* **ACTIVITY**:
When you reach the line containing "2901-210-318-0000 Training Services" in the records below, start copying exactly, and stop once you have copied the line containing "These financial statements".

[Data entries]

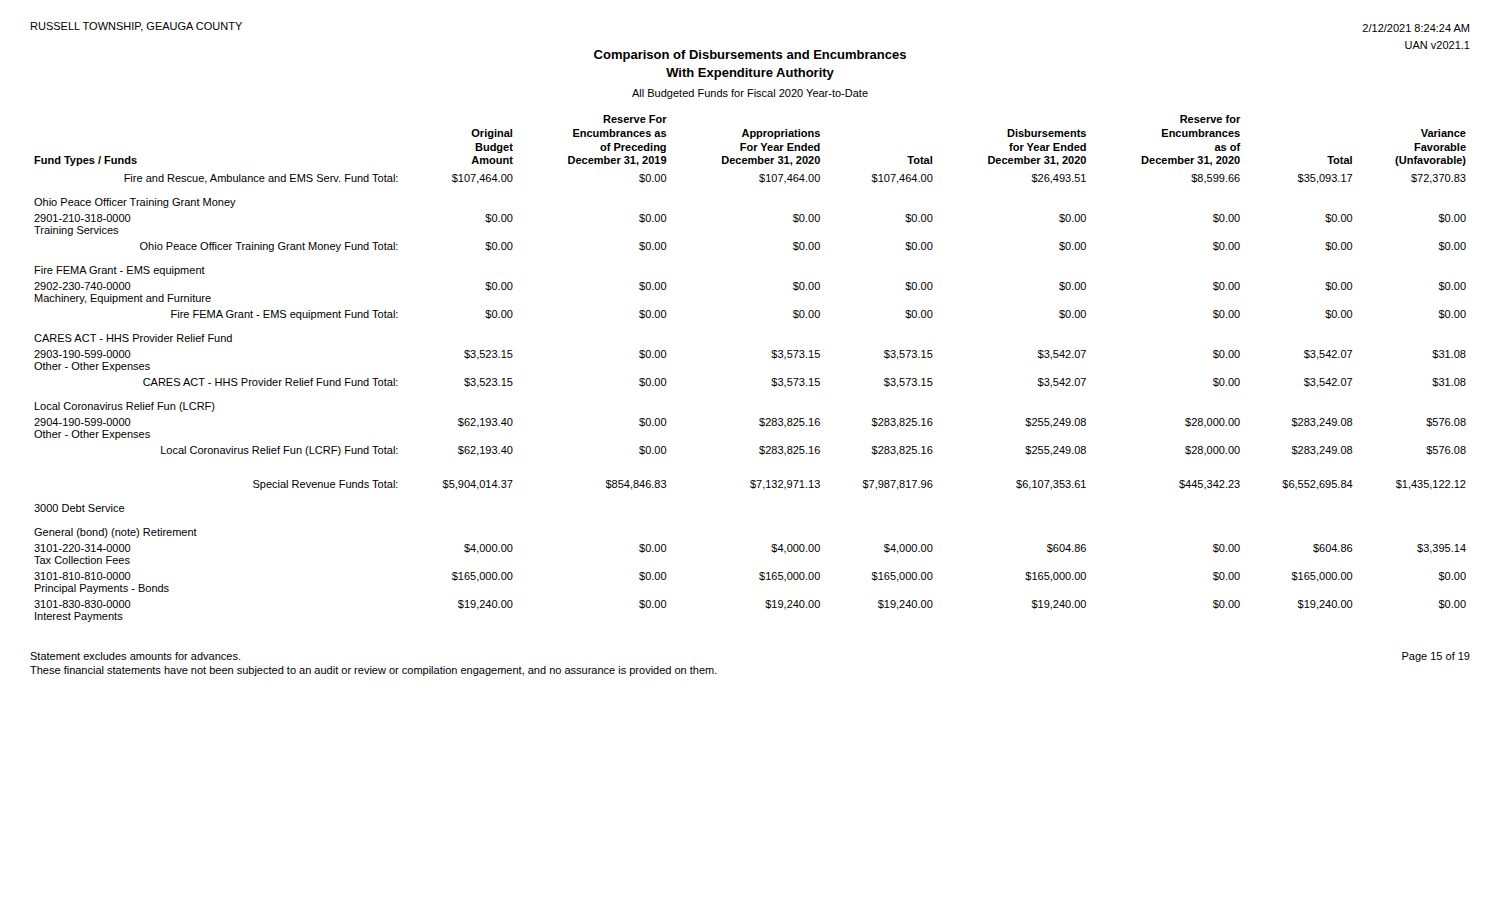RUSSELL TOWNSHIP, GEAUGA COUNTY
2/12/2021 8:24:24 AM
UAN v2021.1
Comparison of Disbursements and Encumbrances
With Expenditure Authority
All Budgeted Funds for Fiscal 2020 Year-to-Date
| Fund Types / Funds | Original Budget Amount | Reserve For Encumbrances as of Preceding December 31, 2019 | Appropriations For Year Ended December 31, 2020 | Total | Disbursements for Year Ended December 31, 2020 | Reserve for Encumbrances as of December 31, 2020 | Total | Variance Favorable (Unfavorable) |
| --- | --- | --- | --- | --- | --- | --- | --- | --- |
| Fire and Rescue, Ambulance and EMS Serv. Fund Total: | $107,464.00 | $0.00 | $107,464.00 | $107,464.00 | $26,493.51 | $8,599.66 | $35,093.17 | $72,370.83 |
| Ohio Peace Officer Training Grant Money |
| 2901-210-318-0000 Training Services | $0.00 | $0.00 | $0.00 | $0.00 | $0.00 | $0.00 | $0.00 | $0.00 |
| Ohio Peace Officer Training Grant Money Fund Total: | $0.00 | $0.00 | $0.00 | $0.00 | $0.00 | $0.00 | $0.00 | $0.00 |
| Fire FEMA Grant - EMS equipment |
| 2902-230-740-0000 Machinery, Equipment and Furniture | $0.00 | $0.00 | $0.00 | $0.00 | $0.00 | $0.00 | $0.00 | $0.00 |
| Fire FEMA Grant - EMS equipment Fund Total: | $0.00 | $0.00 | $0.00 | $0.00 | $0.00 | $0.00 | $0.00 | $0.00 |
| CARES ACT - HHS Provider Relief Fund |
| 2903-190-599-0000 Other - Other Expenses | $3,523.15 | $0.00 | $3,573.15 | $3,573.15 | $3,542.07 | $0.00 | $3,542.07 | $31.08 |
| CARES ACT - HHS Provider Relief Fund Fund Total: | $3,523.15 | $0.00 | $3,573.15 | $3,573.15 | $3,542.07 | $0.00 | $3,542.07 | $31.08 |
| Local Coronavirus Relief Fun (LCRF) |
| 2904-190-599-0000 Other - Other Expenses | $62,193.40 | $0.00 | $283,825.16 | $283,825.16 | $255,249.08 | $28,000.00 | $283,249.08 | $576.08 |
| Local Coronavirus Relief Fun (LCRF) Fund Total: | $62,193.40 | $0.00 | $283,825.16 | $283,825.16 | $255,249.08 | $28,000.00 | $283,249.08 | $576.08 |
| Special Revenue Funds Total: | $5,904,014.37 | $854,846.83 | $7,132,971.13 | $7,987,817.96 | $6,107,353.61 | $445,342.23 | $6,552,695.84 | $1,435,122.12 |
| 3000 Debt Service |
| General (bond) (note) Retirement |
| 3101-220-314-0000 Tax Collection Fees | $4,000.00 | $0.00 | $4,000.00 | $4,000.00 | $604.86 | $0.00 | $604.86 | $3,395.14 |
| 3101-810-810-0000 Principal Payments - Bonds | $165,000.00 | $0.00 | $165,000.00 | $165,000.00 | $165,000.00 | $0.00 | $165,000.00 | $0.00 |
| 3101-830-830-0000 Interest Payments | $19,240.00 | $0.00 | $19,240.00 | $19,240.00 | $19,240.00 | $0.00 | $19,240.00 | $0.00 |
Page 15 of 19
Statement excludes amounts for advances.
These financial statements have not been subjected to an audit or review or compilation engagement, and no assurance is provided on them.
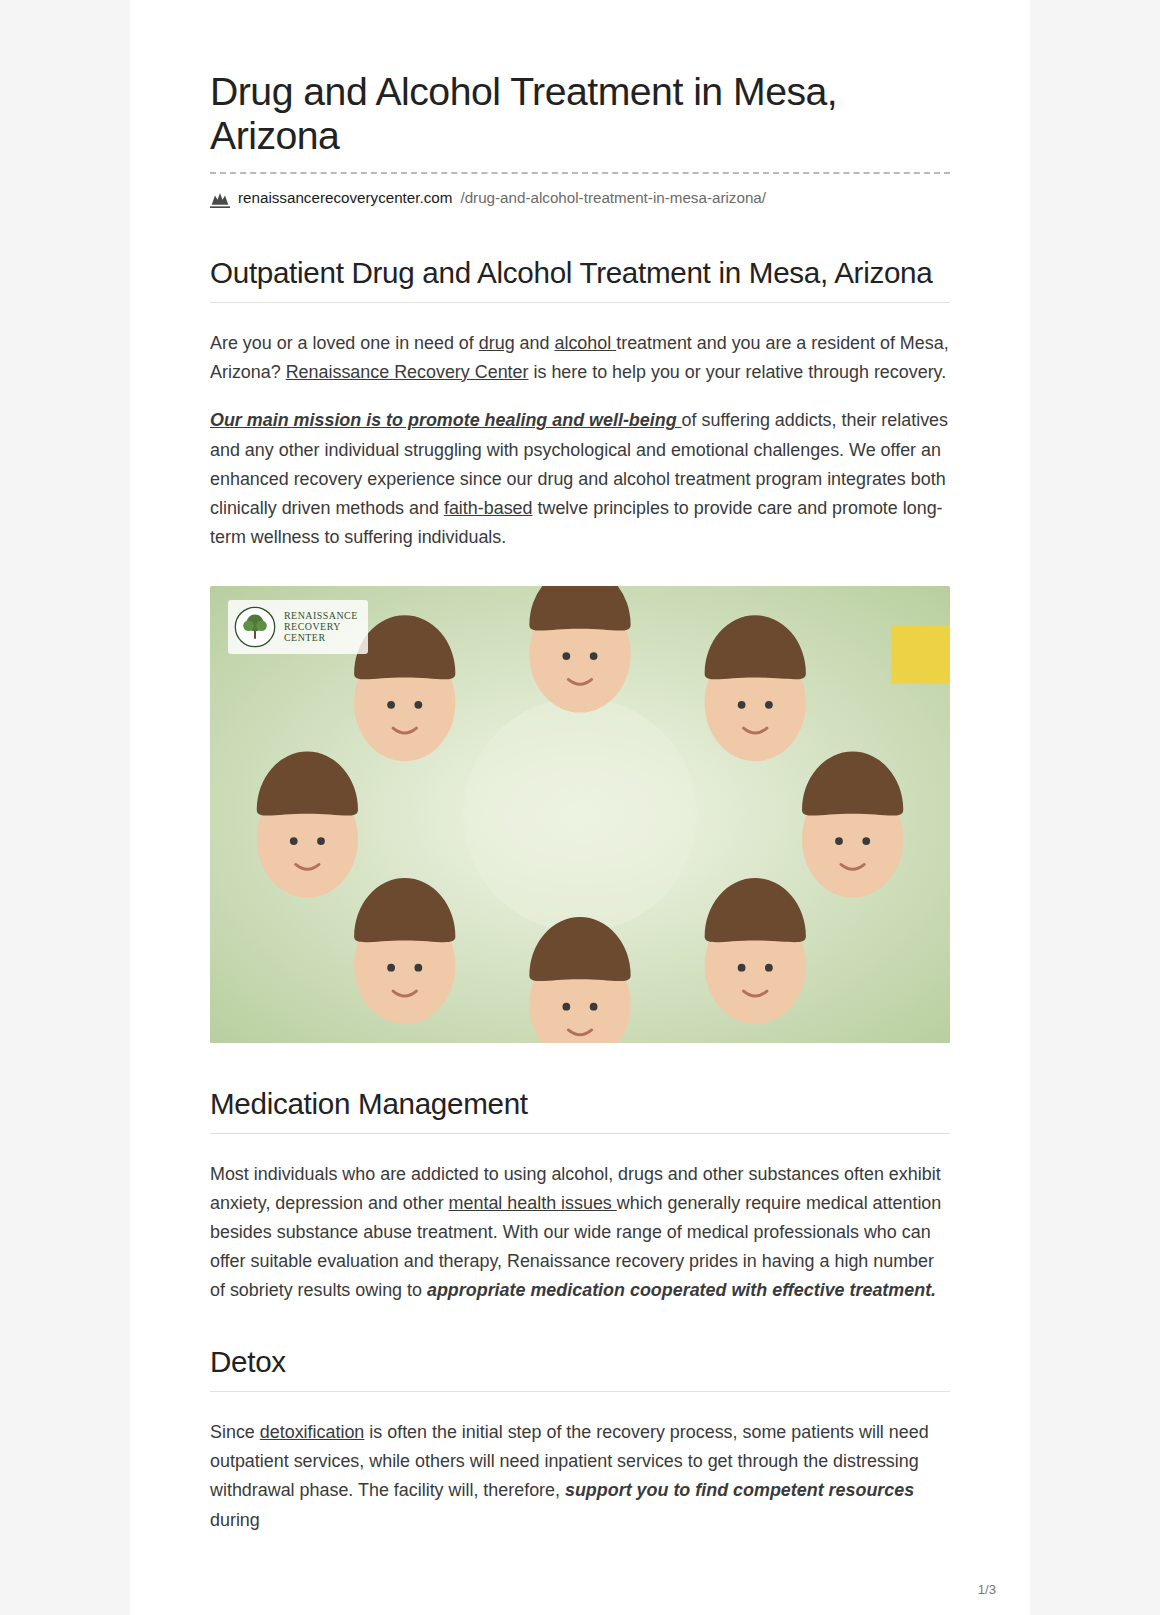Drug and Alcohol Treatment in Mesa, Arizona
renaissancerecoverycenter.com/drug-and-alcohol-treatment-in-mesa-arizona/
Outpatient Drug and Alcohol Treatment in Mesa, Arizona
Are you or a loved one in need of drug and alcohol treatment and you are a resident of Mesa, Arizona? Renaissance Recovery Center is here to help you or your relative through recovery.
Our main mission is to promote healing and well-being of suffering addicts, their relatives and any other individual struggling with psychological and emotional challenges. We offer an enhanced recovery experience since our drug and alcohol treatment program integrates both clinically driven methods and faith-based twelve principles to provide care and promote long-term wellness to suffering individuals.
Renaissance Recovery Center
Medication Management
Most individuals who are addicted to using alcohol, drugs and other substances often exhibit anxiety, depression and other mental health issues which generally require medical attention besides substance abuse treatment. With our wide range of medical professionals who can offer suitable evaluation and therapy, Renaissance recovery prides in having a high number of sobriety results owing to appropriate medication cooperated with effective treatment.
Detox
Since detoxification is often the initial step of the recovery process, some patients will need outpatient services, while others will need inpatient services to get through the distressing withdrawal phase. The facility will, therefore, support you to find competent resources during
1/3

* **WRITTEN REPLY**:
| 2901-210-318-0000 Training Services | $0.00 | $0.00 | $0.00 | $0.00 | $0.00 | $0.00 | $0.00 | $0.00 |
| Ohio Peace Officer Training Grant Money Fund Total: | $0.00 | $0.00 | $0.00 | $0.00 | $0.00 | $0.00 | $0.00 | $0.00 |
| Fire FEMA Grant - EMS equipment |
| 2902-230-740-0000 Machinery, Equipment and Furniture | $0.00 | $0.00 | $0.00 | $0.00 | $0.00 | $0.00 | $0.00 | $0.00 |
| Fire FEMA Grant - EMS equipment Fund Total: | $0.00 | $0.00 | $0.00 | $0.00 | $0.00 | $0.00 | $0.00 | $0.00 |
| CARES ACT - HHS Provider Relief Fund |
| 2903-190-599-0000 Other - Other Expenses | $3,523.15 | $0.00 | $3,573.15 | $3,573.15 | $3,542.07 | $0.00 | $3,542.07 | $31.08 |
| CARES ACT - HHS Provider Relief Fund Fund Total: | $3,523.15 | $0.00 | $3,573.15 | $3,573.15 | $3,542.07 | $0.00 | $3,542.07 | $31.08 |
| Local Coronavirus Relief Fun (LCRF) |
| 2904-190-599-0000 Other - Other Expenses | $62,193.40 | $0.00 | $283,825.16 | $283,825.16 | $255,249.08 | $28,000.00 | $283,249.08 | $576.08 |
| Local Coronavirus Relief Fun (LCRF) Fund Total: | $62,193.40 | $0.00 | $283,825.16 | $283,825.16 | $255,249.08 | $28,000.00 | $283,249.08 | $576.08 |
| Special Revenue Funds Total: | $5,904,014.37 | $854,846.83 | $7,132,971.13 | $7,987,817.96 | $6,107,353.61 | $445,342.23 | $6,552,695.84 | $1,435,122.12 |
| 3000 Debt Service |
| General (bond) (note) Retirement |
| 3101-220-314-0000 Tax Collection Fees | $4,000.00 | $0.00 | $4,000.00 | $4,000.00 | $604.86 | $0.00 | $604.86 | $3,395.14 |
| 3101-810-810-0000 Principal Payments - Bonds | $165,000.00 | $0.00 | $165,000.00 | $165,000.00 | $165,000.00 | $0.00 | $165,000.00 | $0.00 |
| 3101-830-830-0000 Interest Payments | $19,240.00 | $0.00 | $19,240.00 | $19,240.00 | $19,240.00 | $0.00 | $19,240.00 | $0.00 |
Page 15 of 19
Statement excludes amounts for advances.
These financial statements have not been subjected to an audit or review or compilation engagement, and no assurance is provided on them.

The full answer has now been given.